Different Mechanisms of Shock Wave Generation and Breakdown Upon Electrical Explosion of Thin Wires in Open Air

Abstract

Summary form only given. Experimental data on the electrical explosion of micron-scale diameter wires with a 10 kA current pulse having a rise rate of up to 50 A/ns are presented. Numerous experiments have made it possible to systemize data on the explosion of copper and tungsten wires in open air. A series of optical images of discharge channels enabled us to form a picture of the motion of explosion-generated shock wave (SW) fronts and the boundaries of dense vapor from the electrical explosion of the wires (EEW). This served as the base for constructing a simple model of processes accompanying the generation of a shock wave from the EEW in air. It can also be stated that when wires are electrically exploded in air, a breakdown of the inter-electrode gap is possible in two scenarios, depending to a large extent on the thermophysical properties of the exploding wires. In the first case, the breakdown occurs in the air at the boundary of dense explosion products, e.g., tungsten vapor.
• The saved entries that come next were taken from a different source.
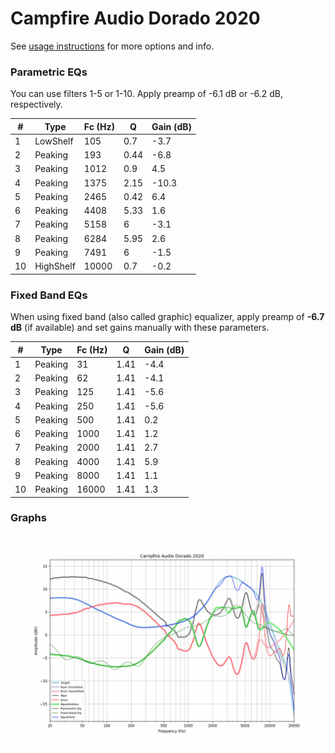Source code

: # Campfire Audio Dorado 2020
See [usage instructions](https://github.com/jaakkopasanen/AutoEq#usage) for more options and info.

### Parametric EQs
You can use filters 1-5 or 1-10. Apply preamp of -6.1 dB or -6.2 dB, respectively.

|   # | Type      |   Fc (Hz) |    Q |   Gain (dB) |
|-----|-----------|-----------|------|-------------|
|   1 | LowShelf  |       105 | 0.7  |        -3.7 |
|   2 | Peaking   |       193 | 0.44 |        -6.8 |
|   3 | Peaking   |      1012 | 0.9  |         4.5 |
|   4 | Peaking   |      1375 | 2.15 |       -10.3 |
|   5 | Peaking   |      2465 | 0.42 |         6.4 |
|   6 | Peaking   |      4408 | 5.33 |         1.6 |
|   7 | Peaking   |      5158 | 6    |        -3.1 |
|   8 | Peaking   |      6284 | 5.95 |         2.6 |
|   9 | Peaking   |      7491 | 6    |        -1.5 |
|  10 | HighShelf |     10000 | 0.7  |        -0.2 |

### Fixed Band EQs
When using fixed band (also called graphic) equalizer, apply preamp of **-6.7 dB** (if available) and set gains manually with these parameters.

|   # | Type    |   Fc (Hz) |    Q |   Gain (dB) |
|-----|---------|-----------|------|-------------|
|   1 | Peaking |        31 | 1.41 |        -4.4 |
|   2 | Peaking |        62 | 1.41 |        -4.1 |
|   3 | Peaking |       125 | 1.41 |        -5.6 |
|   4 | Peaking |       250 | 1.41 |        -5.6 |
|   5 | Peaking |       500 | 1.41 |         0.2 |
|   6 | Peaking |      1000 | 1.41 |         1.2 |
|   7 | Peaking |      2000 | 1.41 |         2.7 |
|   8 | Peaking |      4000 | 1.41 |         5.9 |
|   9 | Peaking |      8000 | 1.41 |         1.1 |
|  10 | Peaking |     16000 | 1.41 |         1.3 |

### Graphs
![](./Campfire%20Audio%20Dorado%202020.png)
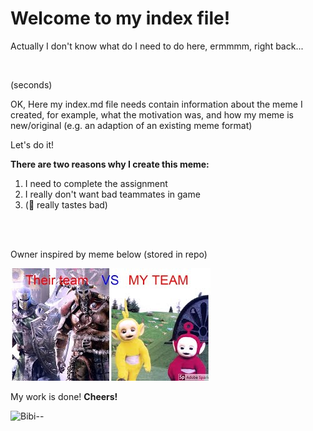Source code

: # Welcome to my index file!

<p>Actually I don't know what do I need to do here, ermmmm, right back...
</p>
<br>

(seconds)

<p>OK, Here my index.md file needs contain information about the meme I created,
for example, what the motivation was, and how my meme is new/original (e.g. an 
adaption of an existing meme format)</p>

Let's do it!

**There are two reasons why I create this meme:**

1. I need to complete the assignment
2. I really don't want bad teammates in game
3. (🥦 really tastes bad)
 
<br>
<br>
 
Owner inspired by meme below (stored in repo)

![the source](mqdefault.jpg)

My work is done! **Cheers!**

![Bibi--](https://media0.giphy.com/media/RJEBGVo2mrGxsujtAE/giphy.gif)
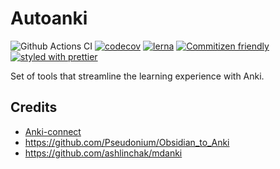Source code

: # Autoanki

![Github Actions CI](https://github.com/chenlijun99/autoanki/workflows/CI%20pipeline/badge.svg?branch=main)
[![codecov](https://codecov.io/gh/chenlijun99/autoanki/branch/main/graph/badge.svg?token=T6YMIDGJYO)](https://codecov.io/gh/chenlijun99/autoanki)
[![lerna](https://img.shields.io/badge/maintained%20with-lerna-cc00ff.svg)](https://lerna.js.org/)
[![Commitizen friendly](https://img.shields.io/badge/commitizen-friendly-brightgreen.svg)](http://commitizen.github.io/cz-cli/)
[![styled with prettier](https://img.shields.io/badge/styled_with-prettier-ff69b4.svg)](https://github.com/prettier/prettier)

Set of tools that streamline the learning experience with Anki.

## Credits

- [Anki-connect](https://foosoft.net/projects/anki-connect/)
- https://github.com/Pseudonium/Obsidian_to_Anki
- https://github.com/ashlinchak/mdanki

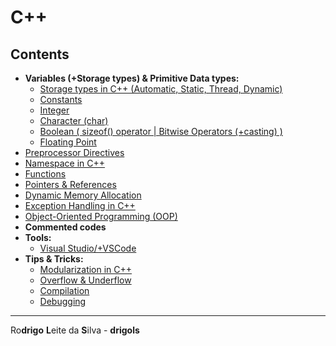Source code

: # C++

## Contents

  - **Variables (+Storage types) & Primitive Data types:**
    - [Storage types in C++ (Automatic, Static, Thread, Dynamic)](modules/var-storages-data-types/storage-types)
    - [Constants](modules/structured/constants.md)
    - [Integer](modules/structured/integer.md)
    - [Character (char)](modules/structured/character.md)
    - [Boolean ( sizeof() operator | Bitwise Operators (+casting) )](modules/structured/boolean.md)
    - [Floating Point](modules/var-storages-data-types/floating-point)
 - [Preprocessor Directives](modules/preprocessor-directives)
 - [Namespace in C++](modules/namespace)
 - [Functions](modules/structured/functions.md)
 - [Pointers & References](modules/pointers-references)
 - [Dynamic Memory Allocation](modules/dynamic-memory-allocation)
 - [Exception Handling in C++](modules/structured/exception-handling.md)
 - [Object-Oriented Programming (OOP)](modules/oop)
 - **Commented codes**
 - **Tools:**
   - [Visual Studio/+VSCode](modules/tools/visual-studio)
 - **Tips & Tricks:**
   - [Modularization in C++](modules/tips-and-tricks/modularization)
   - [Overflow & Underflow](modules/tips-and-tricks/overflow-underflow)
   - [Compilation](modules/compilation)
   - [Debugging](modules/debugging)

---

Ro**drigo** **L**eite da **S**ilva - **drigols**
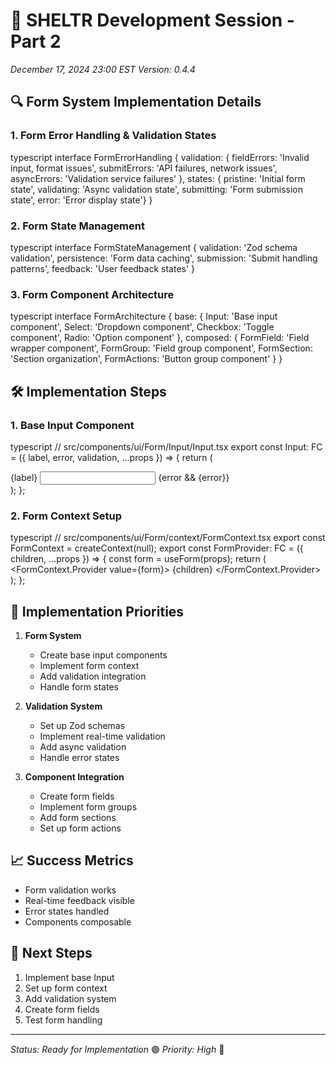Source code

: # 🚨 SHELTR Development Session - Part 2
*December 17, 2024 23:00 EST*
*Version: 0.4.4*

## 🔍 Form System Implementation Details

### 1. Form Error Handling & Validation States
typescript
interface FormErrorHandling {
validation: {
fieldErrors: 'Invalid input, format issues',
submitErrors: 'API failures, network issues',
asyncErrors: 'Validation service failures'
},
states: {
pristine: 'Initial form state',
validating: 'Async validation state',
submitting: 'Form submission state',
error: 'Error display state'}
}

### 2. Form State Management
typescript
interface FormStateManagement {
validation: 'Zod schema validation',
persistence: 'Form data caching',
submission: 'Submit handling patterns',
feedback: 'User feedback states'
}
### 3. Form Component Architecture
typescript
interface FormArchitecture {
base: {
Input: 'Base input component',
Select: 'Dropdown component',
Checkbox: 'Toggle component',
Radio: 'Option component'
},
composed: {
FormField: 'Field wrapper component',
FormGroup: 'Field group component',
FormSection: 'Section organization',
FormActions: 'Button group component'
}
}

## 🛠️ Implementation Steps

### 1. Base Input Component
typescript
// src/components/ui/Form/Input/Input.tsx
export const Input: FC<InputProps> = ({
label,
error,
validation,
...props
}) => {
return (
<div className="form-field">
<label>{label}</label>
<input
className={input ${error ? 'error' : ''}}
{...validation}
{...props}
/>
{error && <span className="error-message">{error}</span>}
</div>
);
};

### 2. Form Context Setup
typescript
// src/components/ui/Form/context/FormContext.tsx
export const FormContext = createContext<FormContextValue>(null);
export const FormProvider: FC = ({ children, ...props }) => {
const form = useForm(props);
return (
<FormContext.Provider value={form}>
{children}
</FormContext.Provider>
);
};


## 🎯 Implementation Priorities

1. **Form System**
   - Create base input components
   - Implement form context
   - Add validation integration
   - Handle form states

2. **Validation System**
   - Set up Zod schemas
   - Implement real-time validation
   - Add async validation
   - Handle error states

3. **Component Integration**
   - Create form fields
   - Implement form groups
   - Add form sections
   - Set up form actions

## 📈 Success Metrics
- Form validation works
- Real-time feedback visible
- Error states handled
- Components composable

## 🔄 Next Steps
1. Implement base Input
2. Set up form context
3. Add validation system
4. Create form fields
5. Test form handling

---
*Status: Ready for Implementation* 🟢
*Priority: High* 🔴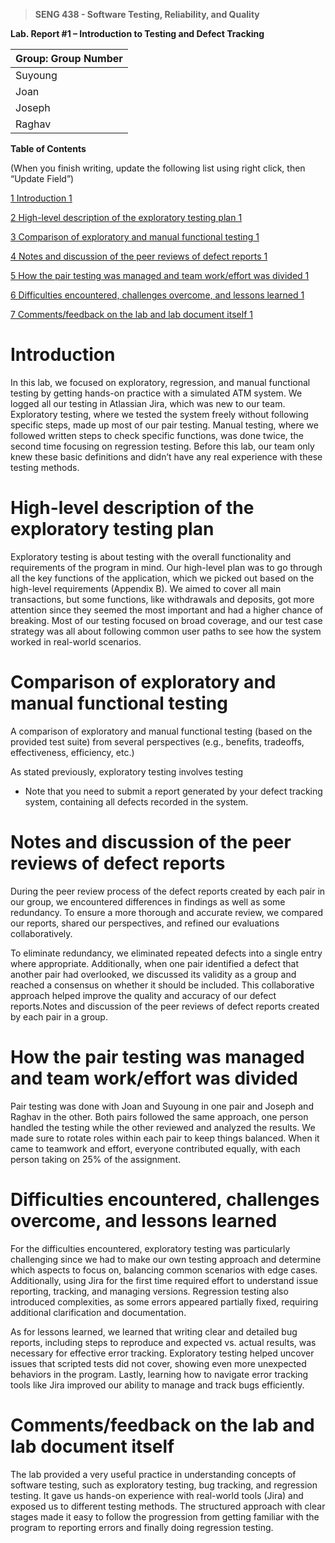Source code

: >   **SENG 438 - Software Testing, Reliability, and Quality**

**Lab. Report \#1 – Introduction to Testing and Defect Tracking**

| Group: Group Number      |
|-----------------|
| Suyoung                |   
| Joan               |   
| Joseph                |   
| Raghav                |   


**Table of Contents**

(When you finish writing, update the following list using right click, then
“Update Field”)

[1 Introduction	1](#Introduction)

[2 High-level description of the exploratory testing plan	1](#high-level-description-of-the-exploratory-testing-plan)

[3 Comparison of exploratory and manual functional testing	1](#_Toc439194679)

[4 Notes and discussion of the peer reviews of defect reports	1](#_Toc439194680)

[5 How the pair testing was managed and team work/effort was
divided	1](#_Toc439194681)

[6 Difficulties encountered, challenges overcome, and lessons
learned	1](#_Toc439194682)

[7 Comments/feedback on the lab and lab document itself	1](#_Toc439194683)

# Introduction

In this lab, we focused on exploratory, regression, and manual functional testing by getting hands-on practice with a simulated ATM system. We logged all our testing in Atlassian Jira, which was new to our team. Exploratory testing, where we tested the system freely without following specific steps, made up most of our pair testing. Manual testing, where we followed written steps to check specific functions, was done twice, the second time focusing on regression testing. Before this lab, our team only knew these basic definitions and didn’t have any real experience with these testing methods.

# High-level description of the exploratory testing plan

Exploratory testing is about testing with the overall functionality and requirements of the program in mind. Our high-level plan was to go through all the key functions of the application, which we picked out based on the high-level requirements (Appendix B). We aimed to cover all main transactions, but some functions, like withdrawals and deposits, got more attention since they seemed the most important and had a higher chance of breaking. Most of our testing focused on broad coverage, and our test case strategy was all about following common user paths to see how the system worked in real-world scenarios.

# Comparison of exploratory and manual functional testing
A comparison of exploratory and manual functional testing (based on the provided test suite) from several perspectives (e.g., benefits, tradeoffs, effectiveness, efficiency, etc.)

As stated previously, exploratory testing involves testing 

-   Note that you need to submit a report generated by your defect tracking
    system, containing all defects recorded in the system.

# Notes and discussion of the peer reviews of defect reports

During the peer review process of the defect reports created by each pair in our group, we encountered differences in findings as well as some redundancy. To ensure a more thorough and accurate review, we compared our reports, shared our perspectives, and refined our evaluations collaboratively.

To eliminate redundancy, we eliminated repeated defects into a single entry where appropriate. Additionally, when one pair identified a defect that another pair had overlooked, we discussed its validity as a group and reached a consensus on whether it should be included. This collaborative approach helped improve the quality and accuracy of our defect reports.Notes and discussion of the peer reviews of defect reports created by each pair in a group.	

# How the pair testing was managed and team work/effort was divided 

Pair testing was done with Joan and Suyoung in one pair and Joseph and Raghav in the other. Both pairs followed the same approach, one person handled the testing while the other reviewed and analyzed the results. We made sure to rotate roles within each pair to keep things balanced. When it came to teamwork and effort, everyone contributed equally, with each person taking on 25% of the assignment.

# Difficulties encountered, challenges overcome, and lessons learned

For the difficulties encountered, exploratory testing was particularly challenging since we had to make our own testing approach and determine which aspects to focus on, balancing common scenarios with edge cases. Additionally, using Jira for the first time required effort to understand issue reporting, tracking, and managing versions. Regression testing also introduced complexities, as some errors appeared partially fixed, requiring additional clarification and documentation. 

As for lessons learned, we learned that writing clear and detailed bug reports, including steps to reproduce and expected vs. actual results, was necessary for effective error tracking. Exploratory testing helped uncover issues that scripted tests did not cover, showing even more unexpected behaviors in the program. Lastly, learning how to navigate error tracking tools like Jira improved our ability to manage and track bugs efficiently.

# Comments/feedback on the lab and lab document itself

The lab provided a very useful practice in understanding concepts of software testing, such as exploratory testing, bug tracking, and regression testing. It gave us hands-on experience with real-world tools (Jira) and exposed us to different testing methods. The structured approach with clear stages made it easy to follow the progression from getting familiar with the program to reporting errors and finally doing regression testing.
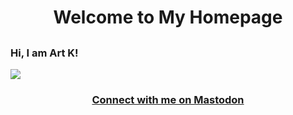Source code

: <h1 align="center">Welcome to My Homepage</h1>
<h2 align="center">

<h3>Hi, I am Art K!</h3>

<img src="https://infosec.exchange/system/accounts/avatars/109/246/541/259/841/116/original/c4083784b87307f6.png"><br/>

<h3 align="center"><a rel="me" href="https://infosec.exchange/@artk">Connect with me on Mastodon</a></h3>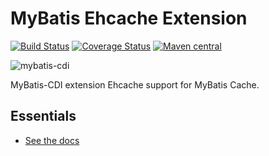 MyBatis Ehcache Extension
=========================

[![Build Status](https://travis-ci.org/mybatis/ehcache-cache.svg?branch=master)](https://travis-ci.org/mybatis/ehcache-cache)
[![Coverage Status](https://coveralls.io/repos/mybatis/ehcache-cache/badge.svg?branch=master&service=github)](https://coveralls.io/github/mybatis/ehcache-cache?branch=master)
[![Maven central](https://maven-badges.herokuapp.com/maven-central/org.mybatis.caches/mybatis-ehcache/badge.svg)](https://maven-badges.herokuapp.com/maven-central/org.mybatis.caches/mybatis-ehcache)

![mybatis-cdi](http://mybatis.github.io/images/mybatis-logo.png)

MyBatis-CDI extension Ehcache support for MyBatis Cache.

Essentials
----------

* [See the docs](http://mybatis.github.io/ehcache-cache/)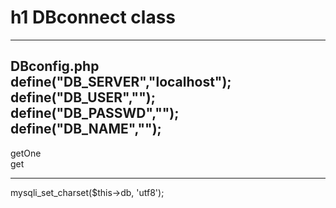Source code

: # h1 DBconnect class 
  ----------------------------  
  DBconfig.php  
    define("DB_SERVER","localhost");  
    define("DB_USER","");  
    define("DB_PASSWD","");  
    define("DB_NAME","");  
  ----------------------------  
  getOne  
  get  

  ----------------------------  
mysqli_set_charset($this->db, 'utf8');  

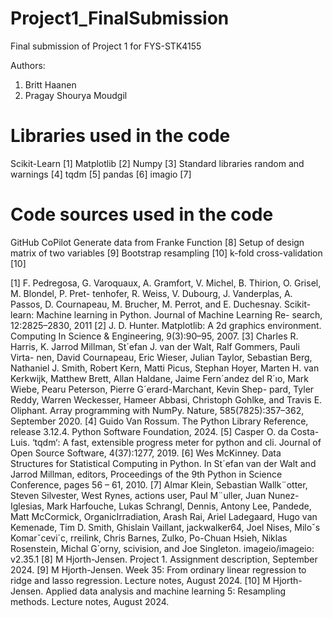 # Project1_FinalSubmission
Final submission of Project 1 for FYS-STK4155

Authors:
1. Britt Haanen
2. Pragay Shourya Moudgil


# Libraries used in the code
 Scikit-Learn [1] 
 Matplotlib [2] 
 Numpy [3]
 Standard libraries random and warnings [4]
 tqdm [5]
 pandas [6]
 imagio [7] 

# Code sources used in the code
GitHub CoPilot
Generate data from Franke Function [8]
Setup of design matrix of two variables [9]
Bootstrap resampling [10]
k-fold cross-validation [10]

[1] F. Pedregosa, G. Varoquaux, A. Gramfort, V. Michel, B. Thirion, O. Grisel, M. Blondel, P. Pret-
tenhofer, R. Weiss, V. Dubourg, J. Vanderplas, A. Passos, D. Cournapeau, M. Brucher, M. Perrot,
and E. Duchesnay. Scikit-learn: Machine learning in Python. Journal of Machine Learning Re-
search, 12:2825–2830, 2011
[2] J. D. Hunter. Matplotlib: A 2d graphics environment. Computing In Science & Engineering,
9(3):90–95, 2007.
[3] Charles R. Harris, K. Jarrod Millman, St´efan J. van der Walt, Ralf Gommers, Pauli Virta-
nen, David Cournapeau, Eric Wieser, Julian Taylor, Sebastian Berg, Nathaniel J. Smith, Robert
Kern, Matti Picus, Stephan Hoyer, Marten H. van Kerkwijk, Matthew Brett, Allan Haldane,
Jaime Fern´andez del R´ıo, Mark Wiebe, Pearu Peterson, Pierre G´erard-Marchant, Kevin Shep-
pard, Tyler Reddy, Warren Weckesser, Hameer Abbasi, Christoph Gohlke, and Travis E. Oliphant.
Array programming with NumPy. Nature, 585(7825):357–362, September 2020.
[4] Guido Van Rossum. The Python Library Reference, release 3.12.4. Python Software Foundation,
2024.
[5] Casper O. da Costa-Luis. ‘tqdm‘: A fast, extensible progress meter for python and cli. Journal
of Open Source Software, 4(37):1277, 2019.
[6] Wes McKinney. Data Structures for Statistical Computing in Python. In St´efan van der Walt
and Jarrod Millman, editors, Proceedings of the 9th Python in Science Conference, pages 56 – 61,
2010.
[7] Almar Klein, Sebastian Wallk¨otter, Steven Silvester, West Rynes, actions user, Paul M¨uller, Juan
Nunez-Iglesias, Mark Harfouche, Lukas Schrangl, Dennis, Antony Lee, Pandede, Matt McCormick,
OrganicIrradiation, Arash Rai, Ariel Ladegaard, Hugo van Kemenade, Tim D. Smith, Ghislain
Vaillant, jackwalker64, Joel Nises, Miloˇs Komarˇcevi´c, rreilink, Chris Barnes, Zulko, Po-Chuan
Hsieh, Niklas Rosenstein, Michal G´orny, scivision, and Joe Singleton. imageio/imageio: v2.35.1
[8] M Hjorth-Jensen. Project 1. Assignment description, September 2024.
[9] M Hjorth-Jensen. Week 35: From ordinary linear regression to ridge and lasso regression. Lecture
notes, August 2024.
[10] M Hjorth-Jensen. Applied data analysis and machine learning 5: Resampling methods. Lecture
notes, August 2024.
The shunting of current hinders further heating of the wire material, and the pressure increase behind the SW front hinders further rapid expansion of wire explosion products. In the second scenario, development of breakdown occurs in the wire material vapor rather than in the surrounding medium. An example of the development of such a process can be observed when low-melting-point copper wire is exploded. The energy continues to be deposited in the wire explosion products, which supports their further explosive expansion. This can explain the noticeable difference in optical shadowgraphs of the discharge channel structure between electrically exploding copper and tungsten wires in air.